------ Material provided

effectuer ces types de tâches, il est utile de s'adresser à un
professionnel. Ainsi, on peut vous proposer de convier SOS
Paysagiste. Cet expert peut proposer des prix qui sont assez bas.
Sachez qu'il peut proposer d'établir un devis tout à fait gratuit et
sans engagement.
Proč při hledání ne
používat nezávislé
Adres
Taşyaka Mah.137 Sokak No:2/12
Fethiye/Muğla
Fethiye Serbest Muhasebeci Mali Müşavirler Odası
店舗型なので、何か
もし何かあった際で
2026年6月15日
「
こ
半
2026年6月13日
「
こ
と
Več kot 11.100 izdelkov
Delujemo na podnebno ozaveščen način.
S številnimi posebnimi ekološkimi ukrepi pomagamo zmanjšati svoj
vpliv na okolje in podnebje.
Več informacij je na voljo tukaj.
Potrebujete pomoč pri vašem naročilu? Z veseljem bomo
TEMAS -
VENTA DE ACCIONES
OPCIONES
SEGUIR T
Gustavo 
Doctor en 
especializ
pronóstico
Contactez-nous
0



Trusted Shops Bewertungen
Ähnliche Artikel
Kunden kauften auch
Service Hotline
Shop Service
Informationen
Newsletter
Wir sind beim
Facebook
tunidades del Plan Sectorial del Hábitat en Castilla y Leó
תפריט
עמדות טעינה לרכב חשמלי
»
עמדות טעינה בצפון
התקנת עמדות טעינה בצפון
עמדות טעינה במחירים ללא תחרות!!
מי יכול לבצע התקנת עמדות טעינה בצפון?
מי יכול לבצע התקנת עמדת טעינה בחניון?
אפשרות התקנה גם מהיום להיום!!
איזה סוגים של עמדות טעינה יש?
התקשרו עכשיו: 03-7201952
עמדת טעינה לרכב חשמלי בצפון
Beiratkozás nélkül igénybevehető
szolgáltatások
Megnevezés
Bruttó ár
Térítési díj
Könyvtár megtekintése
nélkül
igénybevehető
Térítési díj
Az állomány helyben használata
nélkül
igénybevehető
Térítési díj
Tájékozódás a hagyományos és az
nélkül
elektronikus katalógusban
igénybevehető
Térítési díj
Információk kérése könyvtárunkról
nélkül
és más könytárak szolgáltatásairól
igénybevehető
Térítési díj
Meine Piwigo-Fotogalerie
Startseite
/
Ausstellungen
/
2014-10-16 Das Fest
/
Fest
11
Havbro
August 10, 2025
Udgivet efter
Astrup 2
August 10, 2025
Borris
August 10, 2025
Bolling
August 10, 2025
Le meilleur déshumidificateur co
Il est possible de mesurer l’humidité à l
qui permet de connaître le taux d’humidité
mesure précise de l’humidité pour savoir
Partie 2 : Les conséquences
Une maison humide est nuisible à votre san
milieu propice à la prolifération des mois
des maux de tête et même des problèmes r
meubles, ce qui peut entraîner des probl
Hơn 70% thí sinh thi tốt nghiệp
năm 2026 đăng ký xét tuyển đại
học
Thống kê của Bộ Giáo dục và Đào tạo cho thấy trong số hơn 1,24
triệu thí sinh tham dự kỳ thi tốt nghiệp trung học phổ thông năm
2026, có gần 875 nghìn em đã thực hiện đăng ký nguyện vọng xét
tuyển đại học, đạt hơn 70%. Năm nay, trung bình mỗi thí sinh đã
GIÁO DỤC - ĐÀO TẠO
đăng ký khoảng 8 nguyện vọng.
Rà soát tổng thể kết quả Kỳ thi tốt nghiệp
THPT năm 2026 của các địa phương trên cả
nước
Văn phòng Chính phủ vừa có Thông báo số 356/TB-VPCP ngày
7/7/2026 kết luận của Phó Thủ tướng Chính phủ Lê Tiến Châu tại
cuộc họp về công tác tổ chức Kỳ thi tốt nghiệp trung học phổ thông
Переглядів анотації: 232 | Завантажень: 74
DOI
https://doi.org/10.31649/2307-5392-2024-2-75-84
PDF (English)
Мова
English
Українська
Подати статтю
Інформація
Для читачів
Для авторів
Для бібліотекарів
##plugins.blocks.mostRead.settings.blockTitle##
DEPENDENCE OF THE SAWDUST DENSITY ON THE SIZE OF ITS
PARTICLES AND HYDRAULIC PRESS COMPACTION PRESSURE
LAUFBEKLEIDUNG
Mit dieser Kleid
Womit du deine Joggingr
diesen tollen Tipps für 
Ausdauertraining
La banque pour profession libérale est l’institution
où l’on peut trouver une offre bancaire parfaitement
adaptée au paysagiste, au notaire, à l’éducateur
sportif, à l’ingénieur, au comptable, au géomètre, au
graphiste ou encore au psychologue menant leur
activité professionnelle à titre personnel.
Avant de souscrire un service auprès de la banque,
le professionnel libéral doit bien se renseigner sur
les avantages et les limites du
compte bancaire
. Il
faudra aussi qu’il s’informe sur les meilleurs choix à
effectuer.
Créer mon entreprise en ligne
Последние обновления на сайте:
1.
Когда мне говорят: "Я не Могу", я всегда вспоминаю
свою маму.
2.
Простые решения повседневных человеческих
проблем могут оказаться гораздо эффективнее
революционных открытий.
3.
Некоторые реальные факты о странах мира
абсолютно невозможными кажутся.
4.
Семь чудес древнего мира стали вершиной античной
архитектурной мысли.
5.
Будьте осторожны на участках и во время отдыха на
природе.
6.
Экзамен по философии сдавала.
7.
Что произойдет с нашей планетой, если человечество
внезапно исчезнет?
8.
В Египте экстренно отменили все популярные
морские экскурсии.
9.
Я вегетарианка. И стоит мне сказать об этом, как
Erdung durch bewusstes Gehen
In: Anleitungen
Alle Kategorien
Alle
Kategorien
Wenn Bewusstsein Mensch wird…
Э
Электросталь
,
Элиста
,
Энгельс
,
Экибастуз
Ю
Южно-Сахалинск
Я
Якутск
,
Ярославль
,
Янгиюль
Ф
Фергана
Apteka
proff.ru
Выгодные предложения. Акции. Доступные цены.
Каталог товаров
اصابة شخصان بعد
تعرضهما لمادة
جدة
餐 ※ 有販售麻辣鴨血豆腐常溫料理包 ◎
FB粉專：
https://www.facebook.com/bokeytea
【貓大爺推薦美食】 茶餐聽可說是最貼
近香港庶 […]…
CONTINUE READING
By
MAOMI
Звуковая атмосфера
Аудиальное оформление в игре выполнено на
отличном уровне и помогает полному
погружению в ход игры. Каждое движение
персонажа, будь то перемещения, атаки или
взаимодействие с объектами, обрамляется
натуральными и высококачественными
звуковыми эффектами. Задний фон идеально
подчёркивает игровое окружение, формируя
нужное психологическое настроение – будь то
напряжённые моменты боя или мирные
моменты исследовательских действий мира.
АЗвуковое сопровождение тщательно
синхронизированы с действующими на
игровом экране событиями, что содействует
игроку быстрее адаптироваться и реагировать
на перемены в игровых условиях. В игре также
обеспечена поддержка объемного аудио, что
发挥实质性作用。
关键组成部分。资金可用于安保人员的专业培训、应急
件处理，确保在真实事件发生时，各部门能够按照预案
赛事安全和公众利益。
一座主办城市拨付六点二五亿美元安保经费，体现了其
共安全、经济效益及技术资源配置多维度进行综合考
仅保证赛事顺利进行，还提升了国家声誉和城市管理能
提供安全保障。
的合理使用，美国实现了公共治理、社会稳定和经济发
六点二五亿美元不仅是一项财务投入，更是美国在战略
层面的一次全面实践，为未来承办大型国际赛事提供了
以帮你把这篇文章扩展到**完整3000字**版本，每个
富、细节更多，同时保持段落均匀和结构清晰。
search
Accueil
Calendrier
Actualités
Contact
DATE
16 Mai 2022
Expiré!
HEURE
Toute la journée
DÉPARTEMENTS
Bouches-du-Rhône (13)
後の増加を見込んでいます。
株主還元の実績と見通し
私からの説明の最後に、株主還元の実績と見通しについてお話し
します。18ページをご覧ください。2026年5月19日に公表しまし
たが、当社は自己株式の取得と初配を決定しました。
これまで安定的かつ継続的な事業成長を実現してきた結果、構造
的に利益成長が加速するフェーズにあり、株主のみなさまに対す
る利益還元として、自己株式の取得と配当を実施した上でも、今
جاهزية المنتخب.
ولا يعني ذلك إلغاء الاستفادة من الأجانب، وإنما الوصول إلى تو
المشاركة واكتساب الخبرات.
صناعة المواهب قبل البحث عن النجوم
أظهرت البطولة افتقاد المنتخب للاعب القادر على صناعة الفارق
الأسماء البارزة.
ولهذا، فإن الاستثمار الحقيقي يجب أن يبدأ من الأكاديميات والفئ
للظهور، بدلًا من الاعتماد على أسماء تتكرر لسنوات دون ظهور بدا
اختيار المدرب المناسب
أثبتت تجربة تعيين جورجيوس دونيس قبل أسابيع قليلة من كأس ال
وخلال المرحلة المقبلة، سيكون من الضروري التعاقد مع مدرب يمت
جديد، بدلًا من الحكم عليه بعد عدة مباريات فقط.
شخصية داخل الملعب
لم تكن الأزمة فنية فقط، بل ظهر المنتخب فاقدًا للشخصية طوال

------------

▶ **Your task**
Begin with the line that has "обеспечена поддержка объемного аудио, что" in the listing above and end after the line that has "اختيار المدرب المناسب"; output those lines exactly.

▶ **Solution to the problem**
обеспечена поддержка объемного аудио, что
发挥实质性作用。
关键组成部分。资金可用于安保人员的专业培训、应急
件处理，确保在真实事件发生时，各部门能够按照预案
赛事安全和公众利益。
一座主办城市拨付六点二五亿美元安保经费，体现了其
共安全、经济效益及技术资源配置多维度进行综合考
仅保证赛事顺利进行，还提升了国家声誉和城市管理能
提供安全保障。
的合理使用，美国实现了公共治理、社会稳定和经济发
六点二五亿美元不仅是一项财务投入，更是美国在战略
层面的一次全面实践，为未来承办大型国际赛事提供了
以帮你把这篇文章扩展到**完整3000字**版本，每个
富、细节更多，同时保持段落均匀和结构清晰。
search
Accueil
Calendrier
Actualités
Contact
DATE
16 Mai 2022
Expiré!
HEURE
Toute la journée
DÉPARTEMENTS
Bouches-du-Rhône (13)
後の増加を見込んでいます。
株主還元の実績と見通し
私からの説明の最後に、株主還元の実績と見通しについてお話し
します。18ページをご覧ください。2026年5月19日に公表しまし
たが、当社は自己株式の取得と初配を決定しました。
これまで安定的かつ継続的な事業成長を実現してきた結果、構造
的に利益成長が加速するフェーズにあり、株主のみなさまに対す
る利益還元として、自己株式の取得と配当を実施した上でも、今
جاهزية المنتخب.
ولا يعني ذلك إلغاء الاستفادة من الأجانب، وإنما الوصول إلى تو
المشاركة واكتساب الخبرات.
صناعة المواهب قبل البحث عن النجوم
أظهرت البطولة افتقاد المنتخب للاعب القادر على صناعة الفارق
الأسماء البارزة.
ولهذا، فإن الاستثمار الحقيقي يجب أن يبدأ من الأكاديميات والفئ
للظهور، بدلًا من الاعتماد على أسماء تتكرر لسنوات دون ظهور بدا
اختيار المدرب المناسب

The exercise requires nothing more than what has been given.